2. Install `safety-gym`:
    - The official repository has some issues, so we recommend to install it as follows.
    - ```bash
        mv {sdac}/installation/safety-gym
        pip install -e .
        ```

### 3. Install WCSAC (Optional, if you want to run `WCSAC`)

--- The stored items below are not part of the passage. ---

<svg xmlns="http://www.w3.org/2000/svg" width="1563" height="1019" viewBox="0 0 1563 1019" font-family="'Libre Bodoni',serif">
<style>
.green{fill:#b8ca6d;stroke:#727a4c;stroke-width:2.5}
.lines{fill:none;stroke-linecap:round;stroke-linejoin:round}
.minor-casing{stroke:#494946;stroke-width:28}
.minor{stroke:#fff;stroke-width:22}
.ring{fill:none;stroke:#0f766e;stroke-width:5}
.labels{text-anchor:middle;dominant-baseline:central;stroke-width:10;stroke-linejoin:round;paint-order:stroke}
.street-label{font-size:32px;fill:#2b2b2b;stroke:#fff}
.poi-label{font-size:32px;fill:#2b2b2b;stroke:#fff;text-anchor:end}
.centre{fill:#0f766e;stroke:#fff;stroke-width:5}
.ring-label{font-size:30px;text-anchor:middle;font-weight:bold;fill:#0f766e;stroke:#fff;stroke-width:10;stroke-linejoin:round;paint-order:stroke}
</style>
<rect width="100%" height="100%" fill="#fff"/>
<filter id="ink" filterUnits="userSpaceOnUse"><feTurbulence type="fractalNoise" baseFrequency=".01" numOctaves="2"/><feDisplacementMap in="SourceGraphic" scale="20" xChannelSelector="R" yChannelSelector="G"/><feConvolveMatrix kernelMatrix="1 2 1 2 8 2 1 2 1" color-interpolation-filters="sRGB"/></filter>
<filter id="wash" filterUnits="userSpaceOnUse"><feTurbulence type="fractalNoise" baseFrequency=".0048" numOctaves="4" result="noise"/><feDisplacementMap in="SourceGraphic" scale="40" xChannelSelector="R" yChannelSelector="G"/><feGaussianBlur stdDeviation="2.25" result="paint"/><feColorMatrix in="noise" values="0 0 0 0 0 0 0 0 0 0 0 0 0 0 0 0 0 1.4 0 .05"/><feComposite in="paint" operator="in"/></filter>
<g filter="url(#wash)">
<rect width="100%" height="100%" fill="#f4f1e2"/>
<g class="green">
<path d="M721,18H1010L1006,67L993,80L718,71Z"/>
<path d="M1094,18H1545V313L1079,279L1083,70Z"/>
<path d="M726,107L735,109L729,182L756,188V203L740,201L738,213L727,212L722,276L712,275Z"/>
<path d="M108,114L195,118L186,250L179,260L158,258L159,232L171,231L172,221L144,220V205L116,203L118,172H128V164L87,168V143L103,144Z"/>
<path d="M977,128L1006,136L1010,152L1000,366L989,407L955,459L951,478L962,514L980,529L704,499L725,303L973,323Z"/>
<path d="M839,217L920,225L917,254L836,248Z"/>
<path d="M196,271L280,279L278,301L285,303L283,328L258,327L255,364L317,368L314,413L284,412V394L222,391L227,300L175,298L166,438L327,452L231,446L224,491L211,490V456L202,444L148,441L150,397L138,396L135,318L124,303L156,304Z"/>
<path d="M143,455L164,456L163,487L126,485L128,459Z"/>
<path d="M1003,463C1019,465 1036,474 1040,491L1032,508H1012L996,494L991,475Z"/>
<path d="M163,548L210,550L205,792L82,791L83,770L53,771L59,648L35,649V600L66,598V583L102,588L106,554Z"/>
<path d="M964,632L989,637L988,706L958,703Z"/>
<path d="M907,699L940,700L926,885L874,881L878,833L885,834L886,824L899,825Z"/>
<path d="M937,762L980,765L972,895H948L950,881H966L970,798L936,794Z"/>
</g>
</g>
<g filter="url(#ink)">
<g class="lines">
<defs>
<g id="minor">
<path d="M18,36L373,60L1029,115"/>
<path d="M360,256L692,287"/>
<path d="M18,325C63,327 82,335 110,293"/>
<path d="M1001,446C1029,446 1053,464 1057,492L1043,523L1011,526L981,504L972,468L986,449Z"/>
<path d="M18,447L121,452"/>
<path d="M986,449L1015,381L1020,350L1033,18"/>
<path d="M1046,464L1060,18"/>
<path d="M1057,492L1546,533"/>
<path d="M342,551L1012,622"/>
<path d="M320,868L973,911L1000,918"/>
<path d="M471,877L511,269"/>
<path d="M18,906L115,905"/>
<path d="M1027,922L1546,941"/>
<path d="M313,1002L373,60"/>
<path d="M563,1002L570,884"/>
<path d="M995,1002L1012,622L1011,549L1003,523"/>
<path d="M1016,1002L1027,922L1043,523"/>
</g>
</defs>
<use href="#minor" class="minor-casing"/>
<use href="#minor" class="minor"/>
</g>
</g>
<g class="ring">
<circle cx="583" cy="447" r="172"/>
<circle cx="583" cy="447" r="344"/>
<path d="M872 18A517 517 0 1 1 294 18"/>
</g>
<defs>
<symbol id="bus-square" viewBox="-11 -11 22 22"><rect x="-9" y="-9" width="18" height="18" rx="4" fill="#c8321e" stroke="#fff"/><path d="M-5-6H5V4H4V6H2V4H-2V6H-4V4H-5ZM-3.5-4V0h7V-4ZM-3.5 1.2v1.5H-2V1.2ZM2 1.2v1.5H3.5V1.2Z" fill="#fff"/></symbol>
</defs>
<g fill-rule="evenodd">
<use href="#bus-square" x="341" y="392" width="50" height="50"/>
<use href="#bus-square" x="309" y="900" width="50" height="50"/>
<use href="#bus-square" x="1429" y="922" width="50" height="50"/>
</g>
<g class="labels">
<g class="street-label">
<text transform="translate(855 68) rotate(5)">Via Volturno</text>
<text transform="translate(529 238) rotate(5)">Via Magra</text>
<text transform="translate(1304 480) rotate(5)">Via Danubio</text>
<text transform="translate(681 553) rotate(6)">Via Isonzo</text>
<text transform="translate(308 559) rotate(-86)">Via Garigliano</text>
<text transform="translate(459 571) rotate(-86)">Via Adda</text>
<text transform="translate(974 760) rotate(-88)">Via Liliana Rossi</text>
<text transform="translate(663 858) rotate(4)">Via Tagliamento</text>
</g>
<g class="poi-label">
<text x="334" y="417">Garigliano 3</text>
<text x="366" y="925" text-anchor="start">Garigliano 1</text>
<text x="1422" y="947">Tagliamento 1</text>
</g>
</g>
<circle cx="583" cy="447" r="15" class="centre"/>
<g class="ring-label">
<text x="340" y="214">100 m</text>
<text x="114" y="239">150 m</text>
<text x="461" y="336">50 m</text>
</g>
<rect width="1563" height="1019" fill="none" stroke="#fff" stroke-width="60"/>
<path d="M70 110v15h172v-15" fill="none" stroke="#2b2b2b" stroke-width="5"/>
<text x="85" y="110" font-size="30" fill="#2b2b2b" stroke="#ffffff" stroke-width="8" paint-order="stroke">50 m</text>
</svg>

- The official repository supports only `tensorflow 1.XX`, so to use `tensorflow 2.XX`, we recommend to install it as follows.
- ```bash
    mv {sdac}/installation/WCSAC
    pip install -e .
    ```

---
## Supported environment list

**Safety Gym**
- `Safexp-PointGoal1-v0`
- `Safexp-CarGoal1-v0`
- `Safexp-PointButton3-v0` (defined in `safety_gym/utils/register.py`)
- `Safexp-CarButton3-v0` (defined in `safety_gym/utils/register.py`)

**Locomotion**
- `MITCheetah-v0` and `MITCheetah-v1` (defined in `locomotion/utils/register.py`)
- `Laikago-v0` and `Laikago-v1` (defined in `locomotion/utils/register.py`)
- `Cassie-v0` and `Cassie-v1` (defined in `locomotion/utils/register.py`)

---
## How to train and test

### **Safety Gym**

1. `SDAC`
    - The constraint conservativeness $\alpha$ can be set by modifying the part corresponding to `--cost_alpha {float_number}` in each shell file.
    - ```bash
      # for train
      cd {sdac}/safety_gym/sdac
      bash train/{env_name}.sh # env_name: point_goal, point_button, car_goal, car_button.
      ```
    - ```bash
      # for test
      cd {sdac}/safety_gym/sdac
      bash test/{env_name}.sh # env_name: point_goal, point_button, car_goal, car_button.
      ```
2. `OffTRC` and `CPO`
    - The constraint conservativeness $\alpha$ for `OffTRC` can be set by modifying the part corresponding to `--cost_alpha {float_number}` in each shell file (For `CPO`, $\alpha$ should be fixed at $1.0$).
    - The source code is from https://github.com/rllab-snu/Off-Policy-TRC.
    - ```bash
      # for train
      cd {sdac}/safety_gym/offtrc
      bash train/{algo_name}_{env_name}.sh # algo_name: offtrc, cpo.
      ```
    - ```bash
      # for test
      cd {sdac}/safety_gym/offtrc
      bash test/{algo_name}_{env_name}.sh # algo_name: offtrc, cpo.
      ```
3. `CVPO`
    - The source code is from https://github.com/liuzuxin/cvpo-safe-rl.
    - See `{cvpo}/safety_gym/cvpo/README.md` for detailed configuration information.
    - ```bash
      # for train
      cd {sdac}/safety_gym/cvpo
      bash train/{env_name}.sh
      ```
4. `WCSAC`
    - The source code is from https://github.com/AlgTUDelft/WCSAC.
    - The constraint conservativeness $\alpha$ can be set by modifying the part corresponding to `--cl {float_number}` in each shell file.
    - ```bash
      # for train
      cd {sdac}/safety_gym/cvpo
      bash train/{env_name}.sh
      ```

### **Locomotion**
1. `SDAC`, `PPO`, and `TQC`
    - ```bash
      # for train
      cd {sdac}/locomotion/{algo_name} # algo_name: sdac, ppo, tqc
      bash train/{env_name}.sh # env_name: cheetah, laikago, cassie
      ```
    - ```bash
      # for test
      cd {sdac}/locomotion/{algo_name} # algo_name: sdac, ppo, tqc
      bash test/{env_name}.sh # env_name: cheetah, laikago, cassie
      ```

---
## Training curve

All algorithms leave log files using `{sdac}/safety_gym/utils/logger.py`.

To draw graph using the log files, you can run `visualize.py` in each algorithm directory.

For example, `WCSAC`:
```bash
cd {sdac}/safety_gym/wcsac
python integrate.py
python visualize.py
```
`SDAC`, `CPO`, `OffTRC`, and `CVPO`:
```bash
cd {sdac}/safety_gym/{algo_name}
python visualize.py
```


After run the python file, the figure file will be saved in the `imgs` folder.

In the `visualize.py`, you can modify the path of where the logs are saved.